First patients scanned using ultra-powerful MRI scanner
A team of researchers at the University of Aberdeen have scanned the first set of patients with their prototype Fast Field Cycling MRI scanner.
Magnetic resonance imaging (MRI) uses strong magnetic fields and radiowaves to produce detailed images of inside a patient’s body.
The new scanner can extract more information than a traditional MRI machine by switching the strength of the magnetic field during the scanning procedure, researchers said.
Research group leader, Professor David Lurie, said “Because Fast Field Cycling scanners can switch their magnetic field, it is almost like having 100 different MRI scanners in one.

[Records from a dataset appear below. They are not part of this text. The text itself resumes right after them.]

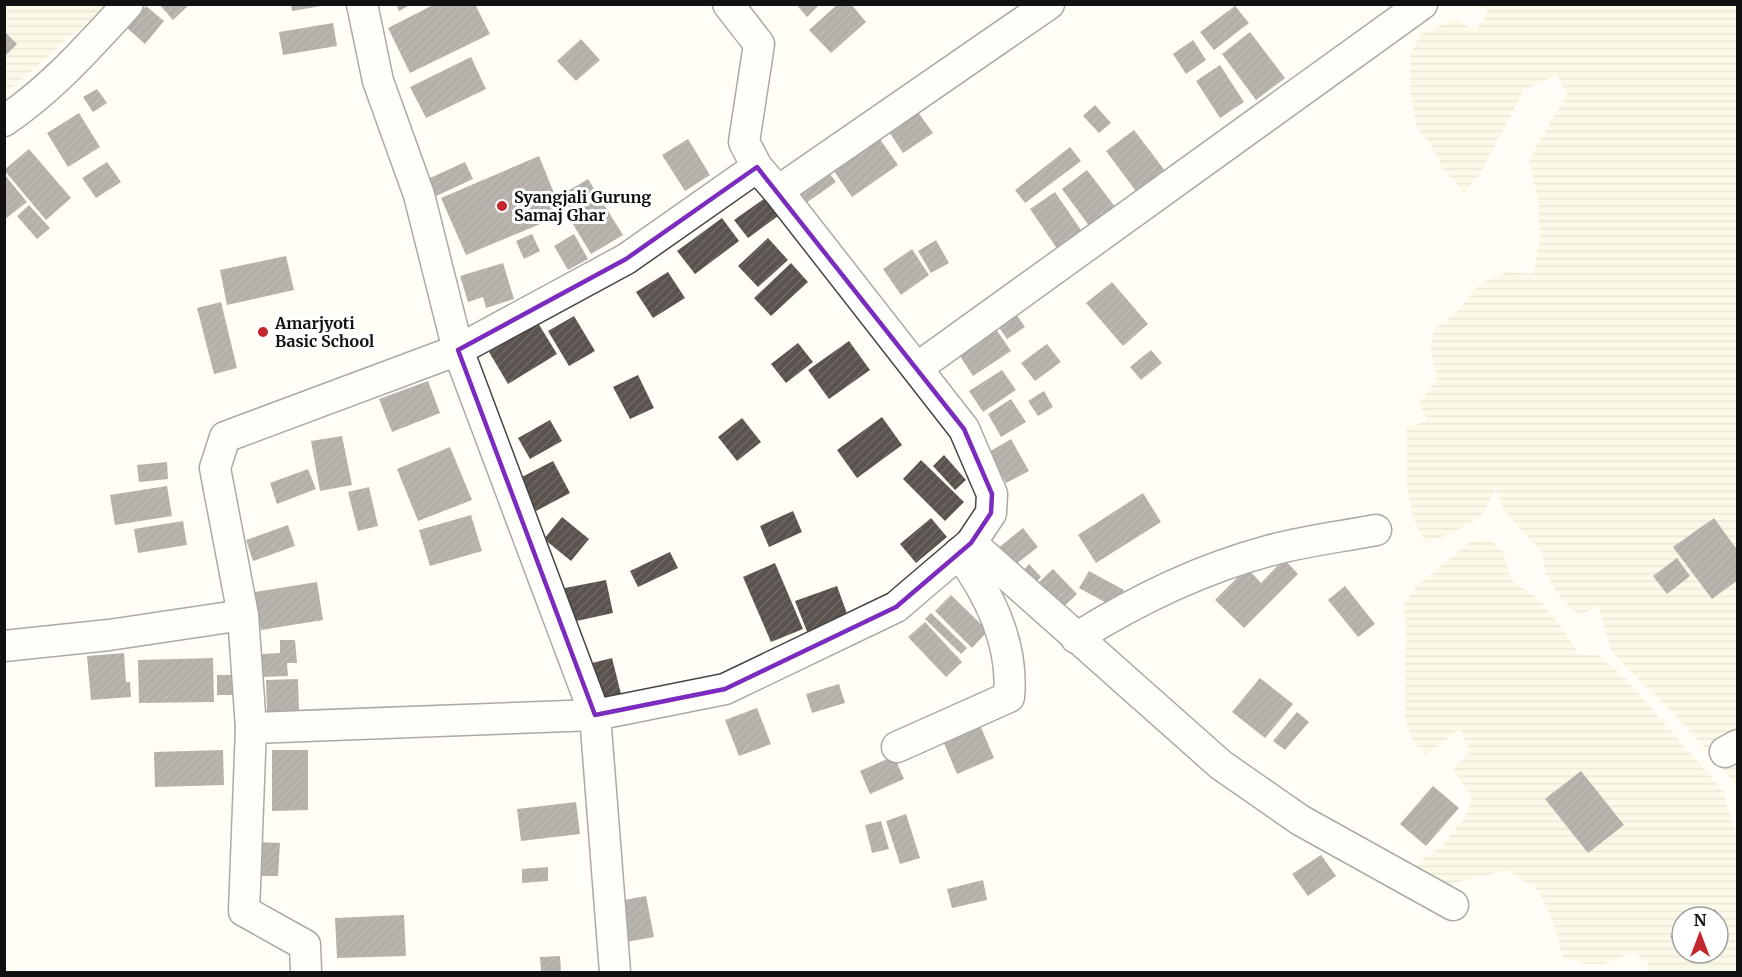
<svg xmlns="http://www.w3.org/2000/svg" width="1742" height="977" font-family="Merriweather,serif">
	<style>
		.farmland { fill: url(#farmland-rules); fill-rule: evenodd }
		.building { fill: url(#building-hatch) }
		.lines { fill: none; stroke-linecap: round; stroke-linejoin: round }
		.minor-casing { stroke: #444; stroke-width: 33 }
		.minor { stroke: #fff; stroke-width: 30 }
		.marked { fill: none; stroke: #7b2cbf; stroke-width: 4.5; stroke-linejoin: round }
		.poi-dot { fill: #c4262e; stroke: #fff; stroke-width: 2 }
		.labels { text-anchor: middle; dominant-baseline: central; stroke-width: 6; stroke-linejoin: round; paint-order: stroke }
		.poi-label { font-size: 16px; font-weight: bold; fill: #111; stroke: #fff; text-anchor: start }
	</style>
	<defs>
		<pattern id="farmland-rules" width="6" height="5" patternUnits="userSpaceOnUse" patternTransform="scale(1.5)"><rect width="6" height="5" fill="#f6f3d4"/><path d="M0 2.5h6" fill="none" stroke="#d2cfb5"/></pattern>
		<pattern id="building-hatch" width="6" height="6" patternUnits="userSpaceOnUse" patternTransform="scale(1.5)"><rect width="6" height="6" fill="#5a524d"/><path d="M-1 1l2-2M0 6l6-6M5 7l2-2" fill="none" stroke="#6d6662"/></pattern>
	</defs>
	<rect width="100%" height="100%" fill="#fffdf5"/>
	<g class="farmland">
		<path d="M5,5H107L5,94Z"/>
		<path d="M1480,5H1737V787L1707,750L1651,691L1627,668L1611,650L1598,605L1579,616L1559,595L1546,575L1542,552L1505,512L1496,490L1480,517L1453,532L1426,543L1413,518L1407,484V427L1428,421L1419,402L1437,380L1431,349L1434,329L1460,309L1479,284L1507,272L1533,274L1540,239L1538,199L1529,159L1567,94L1557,75L1524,90L1481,172L1464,192L1443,168L1431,145L1416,126L1410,90V55L1421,34L1456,19L1475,31L1488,13Z"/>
		<path d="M1489,539L1503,552L1511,580L1541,601L1562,628L1579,655H1599L1627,680L1724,792L1728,811L1737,833V969L1728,972H1651L1647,962L1633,952L1605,964H1584L1563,957L1555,927L1539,891L1507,870L1446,885L1414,871L1424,858L1441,847L1462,821L1469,809L1471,796L1453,769L1470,751L1460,729L1426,755L1413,741L1405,720L1406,628L1404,604L1417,586L1470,542ZM1682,917H1718V953H1682Z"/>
	</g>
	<g class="building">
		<path d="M159,4H190L173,20Z"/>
		<path d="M291,4H321V6L292,11Z"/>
		<path d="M396,4H412L399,11Z"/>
		<path d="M435,4H475L490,34L410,73L388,28Z"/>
		<path d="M796,4H820L807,17Z"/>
		<path d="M838,4H851L866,22L831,53L809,30Z"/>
		<path d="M146,6L164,21L145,44L127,28Z"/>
		<path d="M1235,6L1249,23L1214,50L1200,32Z"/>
		<path d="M333,23L337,46L283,55L279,32Z"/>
		<path d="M4,31L17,44L4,57Z"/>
		<path d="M1250,32L1285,78L1256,100L1222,54Z"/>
		<path d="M581,39L600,60L576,81L557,61Z"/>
		<path d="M1193,40L1206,60L1186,74L1173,54Z"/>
		<path d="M471,57L486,89L426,118L410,87Z"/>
		<path d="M1220,65L1244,102L1220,118L1196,81Z"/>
		<path d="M97,89L107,103L93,112L83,97Z"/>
		<path d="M912,104L933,133L903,153L883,123Z"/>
		<path d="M1095,105L1111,123L1099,133L1083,116Z"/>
		<path d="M79,113L100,147L68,167L47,133Z"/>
		<path d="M1134,130L1169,176L1141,198L1106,151Z"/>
		<path d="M875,132L898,165L852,197L829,164Z"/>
		<path d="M688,139L710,175L685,191L662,155Z"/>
		<path d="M1070,147L1081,161L1025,203L1015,190Z"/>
		<path d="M29,149L71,198L46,220L4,170Z"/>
		<path d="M539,156L556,198L588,179L623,235L591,254L557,198L564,214L466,255L441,198Z"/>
		<path d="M107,162L121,182L96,198L82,178Z"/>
		<path d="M465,162L473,179L436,196L428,179Z"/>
		<path d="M821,162L836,182L806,203L791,183Z"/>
		<path d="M1087,170L1116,208L1090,227L1062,189Z"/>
		<path d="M4,174L27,202L4,220Z"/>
		<path d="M1055,192L1083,233L1058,250L1030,209Z"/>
		<path d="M765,198L778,216L748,238L734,220Z"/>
		<path d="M29,205L50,228L37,239L17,216Z"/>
		<path d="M722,218L739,241L695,274L677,251Z"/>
		<path d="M532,234L540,251L524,259L516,241Z"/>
		<path d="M574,234L588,259L568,270L554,246Z"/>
		<path d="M768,238L788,260L758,287L738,266Z"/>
		<path d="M936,240L949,263L931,273L918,251Z"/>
		<path d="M912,249L929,275L901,295L883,269Z"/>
		<path d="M286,256L294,290L227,305L220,270Z"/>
		<path d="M503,263L514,299L486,308L483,297L468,302L460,276Z"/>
		<path d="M791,263L808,282L771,316L754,298Z"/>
		<path d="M668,272L685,298L653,318L636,292Z"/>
		<path d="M1112,282L1148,324L1123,346L1086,303Z"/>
		<path d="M221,302L237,368L214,374L197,308Z"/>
		<path d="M1016,314L1025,327L1007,339L998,326Z"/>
		<path d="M574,316L595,351L569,366L548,331Z"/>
		<path d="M538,323L557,354L508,384L489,352Z"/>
		<path d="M995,328L1011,351L973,376L958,353Z"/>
		<path d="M849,341L870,370L829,399L808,370Z"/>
		<path d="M798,343L813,362L786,383L771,364Z"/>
		<path d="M1047,344L1061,362L1035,381L1021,363Z"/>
		<path d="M1151,350L1162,363L1141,380L1130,367Z"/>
		<path d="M1002,370L1016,390L983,412L969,391Z"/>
		<path d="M638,375L654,408L630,419L613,387Z"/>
		<path d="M428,381L440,413L392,432L379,399Z"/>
		<path d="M1044,391L1053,407L1038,416L1028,401Z"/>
		<path d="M1011,399L1026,422L1001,437L988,414Z"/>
		<path d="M882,417L902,445L857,478L837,450Z"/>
		<path d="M742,418L761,442L737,461L718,437Z"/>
		<path d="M550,420L562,441L530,459L518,438Z"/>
		<path d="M342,436L352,485L320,491L311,441Z"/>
		<path d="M1011,439L1029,471L1006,483L989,452Z"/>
		<path d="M450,447L472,500L418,521L397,469Z"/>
		<path d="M944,455L966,480L955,490L933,466Z"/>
		<path d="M921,460L964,502L945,521L903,479Z"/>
		<path d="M553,461L570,493L536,511L518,479Z"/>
		<path d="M167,462L168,479L139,482L137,465Z"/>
		<path d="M308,469L316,489L277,504L270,483Z"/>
		<path d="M167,486L172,516L115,525L110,495Z"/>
		<path d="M369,487L378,526L358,531L348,492Z"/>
		<path d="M1143,493L1161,522L1096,563L1078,535Z"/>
		<path d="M793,511L802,532L769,547L760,526Z"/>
		<path d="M471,515L482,551L430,566L419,530Z"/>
		<path d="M562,517L589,539L571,561L544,539Z"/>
		<path d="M931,518L947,537L916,563L900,544Z"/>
		<path d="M1714,518L1738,551V580L1712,599L1673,547Z"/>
		<path d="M183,521L187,545L138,553L134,529Z"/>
		<path d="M288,525L295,546L253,561L246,540Z"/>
		<path d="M1023,528L1038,547L1007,571L993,552Z"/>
		<path d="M670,552L678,568L638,587L630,571Z"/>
		<path d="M1677,558L1690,576L1667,594L1653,576Z"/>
		<path d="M1284,559L1298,574L1244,628L1215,600L1247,568L1261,583Z"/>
		<path d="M775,563L803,629L771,642L743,577Z"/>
		<path d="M1029,564L1041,577L1032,586L1020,574Z"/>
		<path d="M1053,569L1077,594L1058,612L1034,587Z"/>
		<path d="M1089,571L1124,590L1114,607L1079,588Z"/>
		<path d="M606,580L613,613L572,622L565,588Z"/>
		<path d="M317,582L323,620L261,630L255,592Z"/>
		<path d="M837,586L849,619L808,634L795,601Z"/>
		<path d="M1345,586L1375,624L1358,637L1328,600Z"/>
		<path d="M951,595L988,631L972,648L935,611Z"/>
		<path d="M931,613L967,648L961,654L925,619Z"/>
		<path d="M925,622L962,662L946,677L908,637Z"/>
		<path d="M280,640H295L297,663H287L288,676L262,677L261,654L280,653Z"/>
		<path d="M124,653L126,682H130L131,697L91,700L87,656Z"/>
		<path d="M213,658L214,702L139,703L138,660Z"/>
		<path d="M612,658L621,694L601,699L592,663Z"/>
		<rect x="217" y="675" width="20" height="20"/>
		<path d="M1260,678L1293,704L1265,738L1232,712Z"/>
		<path d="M298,679L299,712L267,713L266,680Z"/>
		<path d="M839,684L845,703L812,713L806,694Z"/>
		<path d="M757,708L771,744L739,756L725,720Z"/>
		<path d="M1297,712L1309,722L1285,750L1273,741Z"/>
		<path d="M980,725L994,758L957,774L943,741Z"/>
		<path d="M223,750L224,785L155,787L154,752Z"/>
		<path d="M272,750H308V810L272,811Z"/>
		<path d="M894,756L904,779L870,794L860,771Z"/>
		<path d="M1581,771L1624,825L1588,853L1545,799Z"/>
		<path d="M1433,786L1459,808L1426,846L1400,824Z"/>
		<path d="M576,802L580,834L521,841L517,809Z"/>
		<path d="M906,814L920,858L900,864L886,821Z"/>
		<path d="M881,821L889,849L872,853L865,825Z"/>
		<path d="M259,842L280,843L278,876H257Z"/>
		<path d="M1321,855L1336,876L1308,896L1292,874Z"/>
		<path d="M548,867V881L522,883V869Z"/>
		<path d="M983,880L987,900L952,908L947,889Z"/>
		<path d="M646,896L654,937L626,942L618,901Z"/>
		<path d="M1715,909L1727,928L1718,934V917H1702Z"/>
		<path d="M404,915L406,956L337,958L335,918Z"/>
		<path d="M1682,929V955L1670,936Z"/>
		<path d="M560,956L561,972H541L540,957Z"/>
	</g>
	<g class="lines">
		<defs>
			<g id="minor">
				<path d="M362,4L378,81L419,195L458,350L595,715L615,972"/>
				<path d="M4,121C52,89 89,46 128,4"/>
				<path d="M778,191L1049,4"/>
				<path d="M917,368L1422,4"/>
				<path d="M971,543L1221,765L1300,820L1453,905"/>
				<path d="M1076,638C1135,601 1201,569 1268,551C1303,541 1340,537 1376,530"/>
				<path d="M4,646L109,635L243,615"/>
				<path d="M251,728L243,615L215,468L225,437L458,350L626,259L757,167"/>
				<path d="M897,747L1009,697C1014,644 990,595 959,553"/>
				<path d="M1725,752L1738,745"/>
				<path d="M306,972L305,945L244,911L251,728L595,715L725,689L896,607L971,543L991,513L992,494L964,429L778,191L757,167L744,142L759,44L728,4"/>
			</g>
		</defs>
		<use href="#minor" class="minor-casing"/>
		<use href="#minor" class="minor"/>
	</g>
	<path d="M0 0H1742V977H0ZM757,167L964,429L992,494L991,513L971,543L896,607L725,689L595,715L458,350L626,259Z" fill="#fffdf5" fill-opacity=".55" fill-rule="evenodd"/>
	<path class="marked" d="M757,167L964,429L992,494L991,513L971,543L896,607L725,689L595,715L458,350L626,259Z"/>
	<g class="poi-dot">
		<circle cx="502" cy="206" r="6"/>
		<circle cx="263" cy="332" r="6"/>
	</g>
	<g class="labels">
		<g class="poi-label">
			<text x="514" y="197">Syangjali Gurung<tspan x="514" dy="18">Samaj Ghar</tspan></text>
			<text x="275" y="323">Amarjyoti<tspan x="275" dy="18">Basic School</tspan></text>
		</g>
	</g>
	<rect width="1742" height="977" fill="none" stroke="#111111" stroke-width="12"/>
	<g transform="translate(1700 935)"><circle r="28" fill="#ffffff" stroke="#a0a0a0" stroke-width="1.5"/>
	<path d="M0-4.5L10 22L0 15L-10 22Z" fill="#c4262e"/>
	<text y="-9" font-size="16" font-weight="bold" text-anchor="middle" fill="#111111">N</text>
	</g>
</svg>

“This gives an extra dimension to the data collected from each patient, greatly expanding the diagnostic potential.
“It is incredibly exciting to have imaged our first patients. This is a major step towards our technology being adopted by hospitals to benefit patients, which is the ultimate goal of our research.”
The University of Aberdeen has a proud history with MRI machines - in the 1970s a research team from the university built the first full body-MRI scanner and used it to obtain the first clinically useful image of a patient.
These devices are now used in hospitals across the globe.
Fast Field Cycling scanners have been under development for the last 10 years.
Now the first-ever patients have been scanned with the next generation scanner.
The prototype has been used to image the brains of patients who have recently suffered from a stroke, who are taking part in the so-called Puffins trial.
Researchers hope that additional information from the scanner will help doctors see the stroke-affected part of the brain more precisely, which could help with treatment and recovery plans.
Dr Mary Joan MacLeod, lead for the trial, added: “Treatments for stroke have to be given very early to be effective, and the CT scans patients currently undergo on admission to hospital give us limited information to help plan that treatment.
“The Fast Field Cycling scanner has great potential, because it might give more accurate ‘real time’ information on what is happening in the brain tissue, helping to direct treatment.”